Supplied information:
*** Block opens ***

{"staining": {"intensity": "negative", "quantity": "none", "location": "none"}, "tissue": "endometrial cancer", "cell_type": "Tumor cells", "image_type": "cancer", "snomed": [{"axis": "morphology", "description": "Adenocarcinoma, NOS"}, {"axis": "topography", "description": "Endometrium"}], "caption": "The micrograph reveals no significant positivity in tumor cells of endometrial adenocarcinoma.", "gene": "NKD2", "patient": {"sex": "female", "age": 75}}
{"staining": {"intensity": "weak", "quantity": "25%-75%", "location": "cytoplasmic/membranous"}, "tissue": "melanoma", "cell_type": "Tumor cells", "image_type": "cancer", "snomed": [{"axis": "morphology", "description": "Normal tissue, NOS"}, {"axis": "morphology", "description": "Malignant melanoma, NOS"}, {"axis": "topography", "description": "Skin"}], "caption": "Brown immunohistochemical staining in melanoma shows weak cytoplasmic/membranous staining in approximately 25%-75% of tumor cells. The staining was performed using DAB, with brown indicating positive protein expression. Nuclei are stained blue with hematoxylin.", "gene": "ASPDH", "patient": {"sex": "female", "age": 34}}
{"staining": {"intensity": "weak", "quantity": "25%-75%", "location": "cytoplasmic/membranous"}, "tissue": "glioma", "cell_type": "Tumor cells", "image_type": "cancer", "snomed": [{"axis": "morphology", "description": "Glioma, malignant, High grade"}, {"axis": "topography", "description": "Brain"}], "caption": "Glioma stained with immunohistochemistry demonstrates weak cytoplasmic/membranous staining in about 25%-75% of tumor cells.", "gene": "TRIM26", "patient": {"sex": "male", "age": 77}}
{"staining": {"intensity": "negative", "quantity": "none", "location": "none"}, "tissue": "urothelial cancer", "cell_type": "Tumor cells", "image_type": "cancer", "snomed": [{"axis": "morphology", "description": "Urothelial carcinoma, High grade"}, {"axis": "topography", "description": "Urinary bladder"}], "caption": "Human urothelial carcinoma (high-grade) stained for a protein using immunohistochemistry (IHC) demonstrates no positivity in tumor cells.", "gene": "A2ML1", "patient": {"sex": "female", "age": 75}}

*** Block closes ***

Problem statement: A word-for-word transcription of all the data is needed.

Exercise solution:
{"staining": {"intensity": "negative", "quantity": "none", "location": "none"}, "tissue": "endometrial cancer", "cell_type": "Tumor cells", "image_type": "cancer", "snomed": [{"axis": "morphology", "description": "Adenocarcinoma, NOS"}, {"axis": "topography", "description": "Endometrium"}], "caption": "The micrograph reveals no significant positivity in tumor cells of endometrial adenocarcinoma.", "gene": "NKD2", "patient": {"sex": "female", "age": 75}}
{"staining": {"intensity": "weak", "quantity": "25%-75%", "location": "cytoplasmic/membranous"}, "tissue": "melanoma", "cell_type": "Tumor cells", "image_type": "cancer", "snomed": [{"axis": "morphology", "description": "Normal tissue, NOS"}, {"axis": "morphology", "description": "Malignant melanoma, NOS"}, {"axis": "topography", "description": "Skin"}], "caption": "Brown immunohistochemical staining in melanoma shows weak cytoplasmic/membranous staining in approximately 25%-75% of tumor cells. The staining was performed using DAB, with brown indicating positive protein expression. Nuclei are stained blue with hematoxylin.", "gene": "ASPDH", "patient": {"sex": "female", "age": 34}}
{"staining": {"intensity": "weak", "quantity": "25%-75%", "location": "cytoplasmic/membranous"}, "tissue": "glioma", "cell_type": "Tumor cells", "image_type": "cancer", "snomed": [{"axis": "morphology", "description": "Glioma, malignant, High grade"}, {"axis": "topography", "description": "Brain"}], "caption": "Glioma stained with immunohistochemistry demonstrates weak cytoplasmic/membranous staining in about 25%-75% of tumor cells.", "gene": "TRIM26", "patient": {"sex": "male", "age": 77}}
{"staining": {"intensity": "negative", "quantity": "none", "location": "none"}, "tissue": "urothelial cancer", "cell_type": "Tumor cells", "image_type": "cancer", "snomed": [{"axis": "morphology", "description": "Urothelial carcinoma, High grade"}, {"axis": "topography", "description": "Urinary bladder"}], "caption": "Human urothelial carcinoma (high-grade) stained for a protein using immunohistochemistry (IHC) demonstrates no positivity in tumor cells.", "gene": "A2ML1", "patient": {"sex": "female", "age": 75}}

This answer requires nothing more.